**WORK INSTRUCTIONS:** Go through the material and copy each line that includes "weight".

**SUPPLIED ENTRIES:**
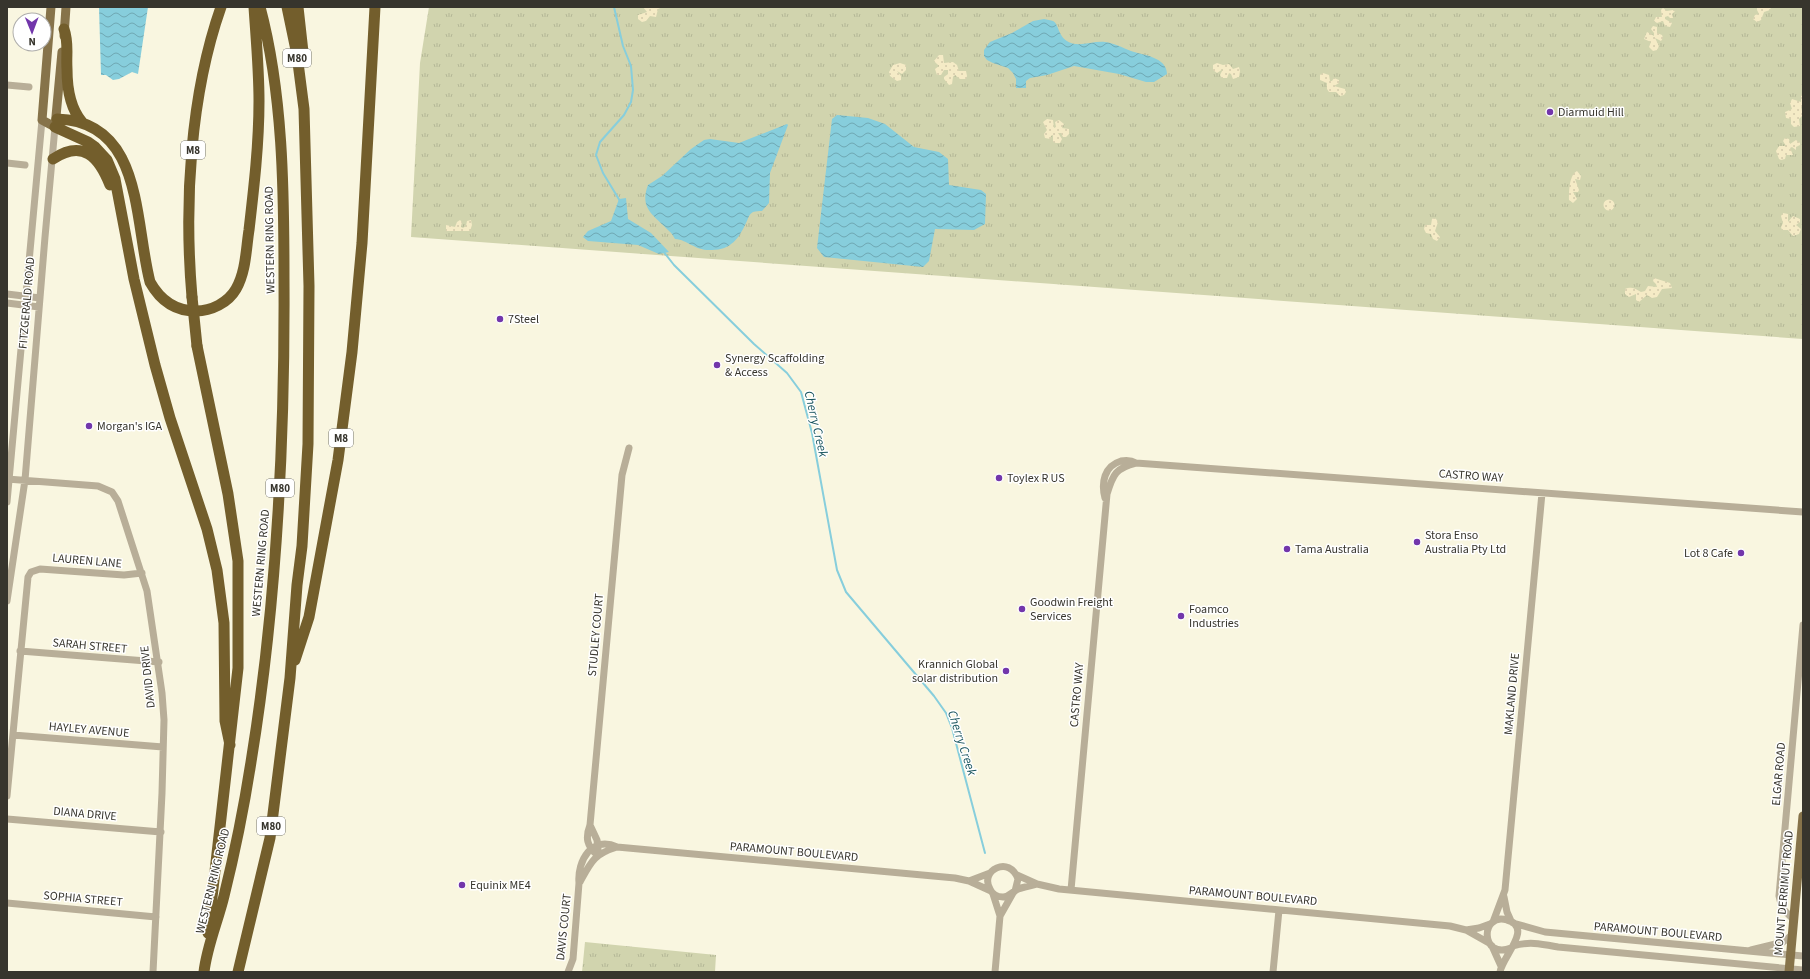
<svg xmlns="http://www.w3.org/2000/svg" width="1810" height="979" font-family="'Source Sans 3',sans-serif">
<defs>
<pattern id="grass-tufts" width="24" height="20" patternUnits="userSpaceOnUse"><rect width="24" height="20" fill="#d1d4ae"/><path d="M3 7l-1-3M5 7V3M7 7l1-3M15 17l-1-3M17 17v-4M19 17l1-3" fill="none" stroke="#b4b796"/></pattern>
<pattern id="sand-dots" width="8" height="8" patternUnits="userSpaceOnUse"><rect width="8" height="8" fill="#f5ebc6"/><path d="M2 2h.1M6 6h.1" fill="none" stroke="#d3caaa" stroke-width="1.8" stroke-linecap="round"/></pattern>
<pattern id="water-waves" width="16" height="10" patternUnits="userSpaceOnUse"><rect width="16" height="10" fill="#87cedc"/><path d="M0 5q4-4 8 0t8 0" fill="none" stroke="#6fa8b3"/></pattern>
</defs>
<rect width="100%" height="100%" fill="#f9f6e0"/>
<path fill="url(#grass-tufts)" d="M 429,7 L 1803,7 L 1803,339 L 411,237 L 420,63 Z
M 585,942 L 716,955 L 715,972 L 582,972 Z"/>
<path fill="url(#sand-dots)" d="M 643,7 L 663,7 L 658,9 L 656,17 L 650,16 L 646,21 L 642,22 L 638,19 L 638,15 L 647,12 Z
M 1757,7 L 1771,7 L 1770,10 L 1764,12 L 1761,20 L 1757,22 L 1753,19 L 1755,15 L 1759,14 L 1757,10 Z
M 1663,8 L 1667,11 L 1673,10 L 1675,11 L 1672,14 L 1673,18 L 1670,18 L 1668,16 L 1665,17 L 1665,19 L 1672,23 L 1670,27 L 1665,26 L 1663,21 L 1657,23 L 1654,21 L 1656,17 L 1662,17 L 1661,10 Z
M 1653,26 L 1657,27 L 1657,33 L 1662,35 L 1663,38 L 1661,41 L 1655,38 L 1659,46 L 1657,50 L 1653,51 L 1649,47 L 1651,42 L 1644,39 L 1647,32 L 1654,36 L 1654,33 L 1651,29 Z
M 939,55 L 943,55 L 944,63 L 953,62 L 957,65 L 959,71 L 966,71 L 967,76 L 966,79 L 960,79 L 955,75 L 953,77 L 952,84 L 949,85 L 944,79 L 944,77 L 948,74 L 948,70 L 944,70 L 941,75 L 937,75 L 935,69 L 939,66 L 934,61 Z
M 900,63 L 906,65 L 906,70 L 902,74 L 897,71 L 901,76 L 901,80 L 897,81 L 890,76 L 889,72 L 893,65 Z
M 1217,63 L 1223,65 L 1229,64 L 1233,69 L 1239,67 L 1240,71 L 1239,77 L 1233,79 L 1231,74 L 1229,73 L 1227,78 L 1222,78 L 1220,75 L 1223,69 L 1217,73 L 1213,70 L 1213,65 Z
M 1323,73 L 1329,75 L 1330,81 L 1332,81 L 1334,78 L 1339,80 L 1339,83 L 1334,86 L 1345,89 L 1346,92 L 1344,95 L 1340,96 L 1336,92 L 1329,92 L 1327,89 L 1327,83 L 1320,80 L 1320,75 Z
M 1803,95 L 1803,107 L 1801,107 L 1803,115 L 1799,119 L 1800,126 L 1794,127 L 1791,124 L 1791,119 L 1786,118 L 1785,112 L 1792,109 L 1790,103 L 1792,99 L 1801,102 L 1801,96 Z
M 1047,119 L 1053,120 L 1054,128 L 1056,127 L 1055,122 L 1059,120 L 1064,124 L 1062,128 L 1069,129 L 1069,134 L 1066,137 L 1063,137 L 1061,133 L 1058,133 L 1062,139 L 1060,143 L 1056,143 L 1053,142 L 1053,135 L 1051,136 L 1050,139 L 1045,138 L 1044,134 L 1047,130 L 1043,122 Z
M 1785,138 L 1789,139 L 1790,144 L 1796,140 L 1800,143 L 1800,145 L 1796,147 L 1796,150 L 1792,147 L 1790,148 L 1793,155 L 1786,155 L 1785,159 L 1781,160 L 1779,159 L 1776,151 L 1779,146 L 1786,146 L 1783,141 Z
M 1577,171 L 1581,176 L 1580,180 L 1575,179 L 1579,190 L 1578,192 L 1573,192 L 1577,199 L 1573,203 L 1569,200 C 1569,192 1569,175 1577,171 Z
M1603.5 205a5.5 5.5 0 1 1 11 0a5.5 5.5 0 1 1-11 0Z
M 1783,213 L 1788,214 L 1788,222 L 1793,216 L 1800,219 L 1800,222 L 1796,225 L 1801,229 L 1799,234 L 1793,236 L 1788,230 L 1782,230 L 1781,227 L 1783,223 L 1781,216 Z
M 1434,218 L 1436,219 L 1438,222 L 1435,231 L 1440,237 L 1437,241 L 1433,239 L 1431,234 L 1426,233 L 1424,229 L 1425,225 L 1431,225 L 1432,219 Z
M 460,220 L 462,222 L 461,227 L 463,228 L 466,226 L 467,221 L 471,220 L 472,225 L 470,231 L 446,231 L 446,225 L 455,227 L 457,222 Z
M 1654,278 L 1670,283 L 1672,288 L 1662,289 L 1657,297 L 1652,298 L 1647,295 L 1639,302 L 1636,300 L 1636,294 L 1629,297 L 1625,294 L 1625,289 C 1631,286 1636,289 1641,292 L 1645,291 L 1648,286 L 1657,287 L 1656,284 L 1653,281 Z"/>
<path fill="url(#water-waves)" d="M 99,7 L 148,7 L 138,74 L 132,72 L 119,79 L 113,80 L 106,75 L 101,75 Z
M 1044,19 C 1047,20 1051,20 1053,21 C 1060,24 1057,41 1075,44 C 1085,45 1095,41 1105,42 C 1114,43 1123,48 1131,51 C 1143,55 1167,57 1167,74 L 1154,82 L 1146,82 L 1119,74 L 1074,66 L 1047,75 L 1030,78 L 1026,81 L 1026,88 L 1016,88 L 1016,79 L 1013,73 L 1008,68 L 993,63 L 987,60 L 984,56 L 984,50 L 990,42 L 1012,33 L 1033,21 Z
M 837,115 L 868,118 L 885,124 L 914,147 L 939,152 L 948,159 L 949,185 L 981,190 L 986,194 L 985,224 L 974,230 L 935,229 L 929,261 L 923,267 L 824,257 L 817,248 L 832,119 Z
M 787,124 L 788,125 L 770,173 L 769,203 L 762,211 C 759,211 756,211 753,212 C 749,214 748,219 746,223 C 739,238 731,250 712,250 C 694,251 689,240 675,239 C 673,236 672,233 669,231 C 654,215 639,209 648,185 L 662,176 L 691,149 L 704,140 L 710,139 L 739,143 Z
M 626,198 L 628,219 L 651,233 L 669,252 L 659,254 L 638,245 L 588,241 L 583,237 L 588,231 L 611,221 L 619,199 Z"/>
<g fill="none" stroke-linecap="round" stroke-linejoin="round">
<path stroke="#87cedc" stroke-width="2" d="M 614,7 L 623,46 L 631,66 L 633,90 L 631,102 L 624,115 L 600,142 L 596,155 L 603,173 L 620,201
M 663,251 L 674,265 L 754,344 L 787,373 L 801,392 L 812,433 L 837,570 L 846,592 L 934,696 L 946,713 L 952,728 L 985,853"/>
<path stroke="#b8ae98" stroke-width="7" d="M 7,85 L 29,87
M 7,163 L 25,165
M 7,294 L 40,298
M 7,303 L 39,307
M 7,479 L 98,486 L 112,492 L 118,501 L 147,591 L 162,693 L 164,720 L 162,793 L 153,972
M 1105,498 C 1101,483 1104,466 1121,461 C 1126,460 1131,460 1136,463
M 7,502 L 42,120
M 7,601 L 25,480 L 45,237 L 55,127
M 20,651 L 159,662
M 13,735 L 163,747
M 7,796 L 28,577 L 31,572 L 40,569 L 124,575 L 142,573
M 7,819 L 161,832
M 590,825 L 597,840 L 598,849
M 597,855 C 587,846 585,838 590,825 L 622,475 L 629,448
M 1017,875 L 1037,884 L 1059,889 L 1450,926 L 1466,930 L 1489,943
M 969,881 L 990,873
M 580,882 C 591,862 594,854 617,847
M 1071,890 L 1107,494 C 1113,474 1116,468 1136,463 L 1803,512
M 1015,891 L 1018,879 C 1010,855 979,870 990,889 C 992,894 997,897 1003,897 C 1009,897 1011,893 1016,890 C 1022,887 1031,886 1037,884
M 993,894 L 1000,916 L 995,972
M 1504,897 L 1507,912 L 1511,921
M 7,903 L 156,917
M 1000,916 L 1013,893
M 1794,920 L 1782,908 L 1779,896 L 1803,625
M 1493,922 L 1505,890 L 1542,493
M 1513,923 L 1545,932 L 1803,956
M 1466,930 L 1479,928 L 1490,924
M 1492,946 L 1501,966
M 1513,946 C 1529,941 1542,944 1558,947 L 1803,970
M 1751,950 L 1783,942 L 1792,935
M 568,972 L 573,959 L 579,883 C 577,861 592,835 617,847 L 955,878 L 969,881 L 991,891
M 1273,972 L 1279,910
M 1500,972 C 1502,957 1534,927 1507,920 C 1480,912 1480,960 1511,948"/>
<path stroke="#86734a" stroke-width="9" d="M 64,36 L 66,7
M 42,120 L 55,127 L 62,52
M 42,120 L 51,7
M 1789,972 L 1803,816"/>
<path stroke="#735e2c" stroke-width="11" d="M 298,7 L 303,52
M 64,29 C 69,43 66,54 67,69 C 67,86 70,108 82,122
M 57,119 C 143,121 134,220 150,282 C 160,300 175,311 196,311 C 211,311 228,303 236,289 C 246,272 246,249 249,230 C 254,187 259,144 259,101 C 259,69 256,38 254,7
M 55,127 L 88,142 L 95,147 L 107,160 L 115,179 L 134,279 L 155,365 L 170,418 L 207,529 L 217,570 L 224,623 L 225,721 L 230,745
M 53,159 C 83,139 99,157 110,185
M 192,297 C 184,204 190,95 221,7
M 197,346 L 228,494 L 238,561 L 238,668 L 208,933
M 295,660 L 309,617 L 338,460 L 352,352 L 362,243 L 375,7
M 204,972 C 207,946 218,921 224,896 C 235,852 244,807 251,762 C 277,603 285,441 284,279 C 284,190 283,93 260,7
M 238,972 L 270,838 L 290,678 L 297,585 L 302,546 L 308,444 L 309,286 L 304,109 L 297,55 L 287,7"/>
<path stroke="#735e2c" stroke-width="11" d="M 192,297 L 197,346"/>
</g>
<g fill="#7236ab" stroke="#fff" stroke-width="1.5">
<circle cx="1550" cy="112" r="4"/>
<circle cx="500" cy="319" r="4"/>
<circle cx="717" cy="365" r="4"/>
<circle cx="89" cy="426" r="4"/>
<circle cx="999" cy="478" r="4"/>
<circle cx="1417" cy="542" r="4"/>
<circle cx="1287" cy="549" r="4"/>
<circle cx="1741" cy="553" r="4"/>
<circle cx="1022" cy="609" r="4"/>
<circle cx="1181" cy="616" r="4"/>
<circle cx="1006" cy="671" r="4"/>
<circle cx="462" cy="885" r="4"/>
</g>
<g text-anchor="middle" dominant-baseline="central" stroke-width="3" stroke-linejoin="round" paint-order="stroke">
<g fill="#fff" stroke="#73726c" stroke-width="1">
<rect x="283" y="49" width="28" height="18" rx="3"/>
<rect x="181" y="141" width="24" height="18" rx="3"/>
<rect x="329" y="429" width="24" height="18" rx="3"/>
<rect x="266" y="479" width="28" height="18" rx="3"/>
<rect x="257" y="817" width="28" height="18" rx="3"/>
</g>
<g font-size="11" font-weight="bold" fill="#37352d">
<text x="297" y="58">M80</text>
<text x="193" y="150">M8</text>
<text x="341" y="438">M8</text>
<text x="280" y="488">M80</text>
<text x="271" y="826">M80</text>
</g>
<g font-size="12" fill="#37352d" stroke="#fff" text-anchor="start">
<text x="1558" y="112">Diarmuid Hill</text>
<text x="508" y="319">7Steel</text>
<text x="725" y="358">Synergy Scaffolding<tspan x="725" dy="14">&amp; Access</tspan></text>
<text x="97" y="426">Morgan's IGA</text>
<text x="1007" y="478">Toylex R US</text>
<text x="1425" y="535">Stora Enso<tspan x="1425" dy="14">Australia Pty Ltd</tspan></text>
<text x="1295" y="549">Tama Australia</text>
<text x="1733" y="553" text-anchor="end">Lot 8 Cafe</text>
<text x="1030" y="602">Goodwin Freight<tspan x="1030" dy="14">Services</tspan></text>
<text x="1189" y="609">Foamco<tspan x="1189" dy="14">Industries</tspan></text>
<text x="998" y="664" text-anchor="end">Krannich Global<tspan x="998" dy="14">solar distribution</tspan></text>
<text x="470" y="885">Equinix ME4</text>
</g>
<g font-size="12" fill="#37352d" stroke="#fff">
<text transform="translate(270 240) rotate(-91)">WESTERN RING ROAD</text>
<text transform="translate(27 303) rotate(-85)">FITZGERALD ROAD</text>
<text transform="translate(1471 476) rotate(4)">CASTRO WAY</text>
<text transform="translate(87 561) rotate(5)">LAUREN LANE</text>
<text transform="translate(261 563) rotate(-85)">WESTERN RING ROAD</text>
<text transform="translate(596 635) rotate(-85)">STUDLEY COURT</text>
<text transform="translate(90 646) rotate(5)">SARAH STREET</text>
<text transform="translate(148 677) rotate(-96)">DAVID DRIVE</text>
<text transform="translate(1512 694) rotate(-85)">MAKLAND DRIVE</text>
<text transform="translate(1077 695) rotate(-85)">CASTRO WAY</text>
<text transform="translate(89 730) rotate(5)">HAYLEY AVENUE</text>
<text transform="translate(1779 774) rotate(-85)">ELGAR ROAD</text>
<text transform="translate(85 814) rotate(5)">DIANA DRIVE</text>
<text transform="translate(794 852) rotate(5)">PARAMOUNT BOULEVARD</text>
<text transform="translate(213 881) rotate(-76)">WESTERN RING ROAD</text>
<text transform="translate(1784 893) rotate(-85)">MOUNT DERRIMUT ROAD</text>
<text transform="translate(1253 896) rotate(5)">PARAMOUNT BOULEVARD</text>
<text transform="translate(83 899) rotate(5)">SOPHIA STREET</text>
<text transform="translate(564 927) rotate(-84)">DAVIS COURT</text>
<text transform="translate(1658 932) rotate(5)">PARAMOUNT BOULEVARD</text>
</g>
<g font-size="13" font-style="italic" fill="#15525c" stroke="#fff">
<text transform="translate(816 424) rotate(77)">Cherry Creek</text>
<text transform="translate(962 743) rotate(72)">Cherry Creek</text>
</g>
</g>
<rect width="1810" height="979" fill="none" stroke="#37352d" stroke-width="16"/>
<g transform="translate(32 32) rotate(179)"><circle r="19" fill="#ffffff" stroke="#afaeab"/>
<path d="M0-3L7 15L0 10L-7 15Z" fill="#7236ab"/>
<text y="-6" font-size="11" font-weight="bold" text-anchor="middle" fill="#37352d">N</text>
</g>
</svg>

**WRITTEN RESPONSE:**
<g font-size="11" font-weight="bold" fill="#37352d">
<text y="-6" font-size="11" font-weight="bold" text-anchor="middle" fill="#37352d">N</text>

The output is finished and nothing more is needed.